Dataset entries

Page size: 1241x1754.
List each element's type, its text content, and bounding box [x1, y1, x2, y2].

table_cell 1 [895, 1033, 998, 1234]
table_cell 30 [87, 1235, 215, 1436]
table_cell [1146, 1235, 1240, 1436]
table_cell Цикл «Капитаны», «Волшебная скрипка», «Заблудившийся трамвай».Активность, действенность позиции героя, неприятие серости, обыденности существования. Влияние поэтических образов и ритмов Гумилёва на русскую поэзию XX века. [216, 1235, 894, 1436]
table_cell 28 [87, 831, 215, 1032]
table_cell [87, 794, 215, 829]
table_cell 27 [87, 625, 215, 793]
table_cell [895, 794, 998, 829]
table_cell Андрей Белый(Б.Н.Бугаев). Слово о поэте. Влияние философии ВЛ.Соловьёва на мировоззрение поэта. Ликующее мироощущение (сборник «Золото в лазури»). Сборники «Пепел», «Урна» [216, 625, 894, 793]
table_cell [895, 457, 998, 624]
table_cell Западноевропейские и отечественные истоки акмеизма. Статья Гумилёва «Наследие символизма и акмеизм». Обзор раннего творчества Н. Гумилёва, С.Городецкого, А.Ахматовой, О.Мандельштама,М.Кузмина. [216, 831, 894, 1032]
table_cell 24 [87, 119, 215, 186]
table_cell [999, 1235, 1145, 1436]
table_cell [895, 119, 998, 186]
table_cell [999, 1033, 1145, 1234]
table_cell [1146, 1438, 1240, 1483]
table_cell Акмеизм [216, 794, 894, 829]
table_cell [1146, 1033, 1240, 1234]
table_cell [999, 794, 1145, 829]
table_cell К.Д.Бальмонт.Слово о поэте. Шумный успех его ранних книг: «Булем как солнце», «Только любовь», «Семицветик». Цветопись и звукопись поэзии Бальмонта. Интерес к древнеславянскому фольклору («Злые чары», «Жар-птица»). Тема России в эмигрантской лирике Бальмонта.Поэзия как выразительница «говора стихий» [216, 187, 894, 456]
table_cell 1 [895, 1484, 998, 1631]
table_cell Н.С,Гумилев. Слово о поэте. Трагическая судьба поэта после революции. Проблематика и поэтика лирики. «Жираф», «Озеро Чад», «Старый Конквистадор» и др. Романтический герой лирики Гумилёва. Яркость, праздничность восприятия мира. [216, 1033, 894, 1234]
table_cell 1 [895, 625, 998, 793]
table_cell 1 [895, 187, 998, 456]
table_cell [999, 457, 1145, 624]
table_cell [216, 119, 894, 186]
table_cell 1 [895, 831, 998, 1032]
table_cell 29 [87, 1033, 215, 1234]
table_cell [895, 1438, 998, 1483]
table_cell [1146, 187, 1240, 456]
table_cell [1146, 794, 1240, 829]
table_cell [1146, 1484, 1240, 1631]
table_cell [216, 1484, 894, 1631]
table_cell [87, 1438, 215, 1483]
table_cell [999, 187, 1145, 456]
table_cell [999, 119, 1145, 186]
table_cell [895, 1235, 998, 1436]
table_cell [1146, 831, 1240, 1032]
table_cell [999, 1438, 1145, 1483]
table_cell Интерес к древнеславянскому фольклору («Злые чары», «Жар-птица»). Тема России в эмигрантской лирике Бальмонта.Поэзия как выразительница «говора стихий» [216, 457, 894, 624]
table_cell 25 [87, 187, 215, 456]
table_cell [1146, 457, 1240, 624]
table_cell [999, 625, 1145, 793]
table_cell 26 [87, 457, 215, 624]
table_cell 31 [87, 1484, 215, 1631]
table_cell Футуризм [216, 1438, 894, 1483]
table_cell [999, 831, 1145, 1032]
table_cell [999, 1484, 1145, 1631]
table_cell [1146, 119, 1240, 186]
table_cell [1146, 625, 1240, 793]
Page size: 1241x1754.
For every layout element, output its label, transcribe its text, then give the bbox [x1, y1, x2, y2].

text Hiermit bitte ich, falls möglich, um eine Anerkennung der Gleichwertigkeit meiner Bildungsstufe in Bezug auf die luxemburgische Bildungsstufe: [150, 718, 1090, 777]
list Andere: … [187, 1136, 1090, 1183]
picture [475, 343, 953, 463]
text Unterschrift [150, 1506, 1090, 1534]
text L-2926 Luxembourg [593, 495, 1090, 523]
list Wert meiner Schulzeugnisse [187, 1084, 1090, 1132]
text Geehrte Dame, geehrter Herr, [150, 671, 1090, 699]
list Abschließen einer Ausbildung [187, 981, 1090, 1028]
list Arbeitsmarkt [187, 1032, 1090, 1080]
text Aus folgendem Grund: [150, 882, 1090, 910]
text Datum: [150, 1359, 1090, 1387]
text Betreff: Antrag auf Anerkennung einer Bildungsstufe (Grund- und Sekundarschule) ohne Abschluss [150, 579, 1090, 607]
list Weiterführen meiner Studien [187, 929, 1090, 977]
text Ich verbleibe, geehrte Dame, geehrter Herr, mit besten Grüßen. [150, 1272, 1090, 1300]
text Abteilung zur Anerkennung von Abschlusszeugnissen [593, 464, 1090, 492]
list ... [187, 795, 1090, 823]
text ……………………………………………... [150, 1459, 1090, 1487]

- [Problem to solve] Each entry is to be retyped precisely as it stands.

- [Exercise response]
Page size: 1241x1754.
List each element's type, its text content, and bounding box [x1, y1, x2, y2].

table_cell 1 [895, 1033, 998, 1234]
table_cell 30 [87, 1235, 215, 1436]
table_cell [1146, 1235, 1240, 1436]
table_cell Цикл «Капитаны», «Волшебная скрипка», «Заблудившийся трамвай».Активность, действенность позиции героя, неприятие серости, обыденности существования. Влияние поэтических образов и ритмов Гумилёва на русскую поэзию XX века. [216, 1235, 894, 1436]
table_cell 28 [87, 831, 215, 1032]
table_cell [87, 794, 215, 829]
table_cell 27 [87, 625, 215, 793]
table_cell [895, 794, 998, 829]
table_cell Андрей Белый(Б.Н.Бугаев). Слово о поэте. Влияние философии ВЛ.Соловьёва на мировоззрение поэта. Ликующее мироощущение (сборник «Золото в лазури»). Сборники «Пепел», «Урна» [216, 625, 894, 793]
table_cell [895, 457, 998, 624]
table_cell Западноевропейские и отечественные истоки акмеизма. Статья Гумилёва «Наследие символизма и акмеизм». Обзор раннего творчества Н. Гумилёва, С.Городецкого, А.Ахматовой, О.Мандельштама,М.Кузмина. [216, 831, 894, 1032]
table_cell 24 [87, 119, 215, 186]
table_cell [999, 1235, 1145, 1436]
table_cell [895, 119, 998, 186]
table_cell [999, 1033, 1145, 1234]
table_cell [1146, 1438, 1240, 1483]
table_cell Акмеизм [216, 794, 894, 829]
table_cell [1146, 1033, 1240, 1234]
table_cell [999, 794, 1145, 829]
table_cell К.Д.Бальмонт.Слово о поэте. Шумный успех его ранних книг: «Булем как солнце», «Только любовь», «Семицветик». Цветопись и звукопись поэзии Бальмонта. Интерес к древнеславянскому фольклору («Злые чары», «Жар-птица»). Тема России в эмигрантской лирике Бальмонта.Поэзия как выразительница «говора стихий» [216, 187, 894, 456]
table_cell 1 [895, 1484, 998, 1631]
table_cell Н.С,Гумилев. Слово о поэте. Трагическая судьба поэта после революции. Проблематика и поэтика лирики. «Жираф», «Озеро Чад», «Старый Конквистадор» и др. Романтический герой лирики Гумилёва. Яркость, праздничность восприятия мира. [216, 1033, 894, 1234]
table_cell 1 [895, 625, 998, 793]
table_cell 1 [895, 187, 998, 456]
table_cell [999, 457, 1145, 624]
table_cell [216, 119, 894, 186]
table_cell 1 [895, 831, 998, 1032]
table_cell 29 [87, 1033, 215, 1234]
table_cell [895, 1438, 998, 1483]
table_cell [1146, 187, 1240, 456]
table_cell [1146, 794, 1240, 829]
table_cell [1146, 1484, 1240, 1631]
table_cell [216, 1484, 894, 1631]
table_cell [87, 1438, 215, 1483]
table_cell [999, 187, 1145, 456]
table_cell [999, 119, 1145, 186]
table_cell [895, 1235, 998, 1436]
table_cell [1146, 831, 1240, 1032]
table_cell [999, 1438, 1145, 1483]
table_cell Интерес к древнеславянскому фольклору («Злые чары», «Жар-птица»). Тема России в эмигрантской лирике Бальмонта.Поэзия как выразительница «говора стихий» [216, 457, 894, 624]
table_cell 25 [87, 187, 215, 456]
table_cell [1146, 457, 1240, 624]
table_cell [999, 625, 1145, 793]
table_cell 26 [87, 457, 215, 624]
table_cell 31 [87, 1484, 215, 1631]
table_cell Футуризм [216, 1438, 894, 1483]
table_cell [999, 831, 1145, 1032]
table_cell [999, 1484, 1145, 1631]
table_cell [1146, 119, 1240, 186]
table_cell [1146, 625, 1240, 793]
Page size: 1241x1754.
For every layout element, output its label, transcribe its text, then give the bbox [x1, y1, x2, y2].

text Hiermit bitte ich, falls möglich, um eine Anerkennung der Gleichwertigkeit meiner Bildungsstufe in Bezug auf die luxemburgische Bildungsstufe: [150, 718, 1090, 777]
list Andere: … [187, 1136, 1090, 1183]
picture [475, 343, 953, 463]
text Unterschrift [150, 1506, 1090, 1534]
text L-2926 Luxembourg [593, 495, 1090, 523]
list Wert meiner Schulzeugnisse [187, 1084, 1090, 1132]
text Geehrte Dame, geehrter Herr, [150, 671, 1090, 699]
list Abschließen einer Ausbildung [187, 981, 1090, 1028]
list Arbeitsmarkt [187, 1032, 1090, 1080]
text Aus folgendem Grund: [150, 882, 1090, 910]
text Datum: [150, 1359, 1090, 1387]
text Betreff: Antrag auf Anerkennung einer Bildungsstufe (Grund- und Sekundarschule) ohne Abschluss [150, 579, 1090, 607]
list Weiterführen meiner Studien [187, 929, 1090, 977]
text Ich verbleibe, geehrte Dame, geehrter Herr, mit besten Grüßen. [150, 1272, 1090, 1300]
text Abteilung zur Anerkennung von Abschlusszeugnissen [593, 464, 1090, 492]
list ... [187, 795, 1090, 823]
text ……………………………………………... [150, 1459, 1090, 1487]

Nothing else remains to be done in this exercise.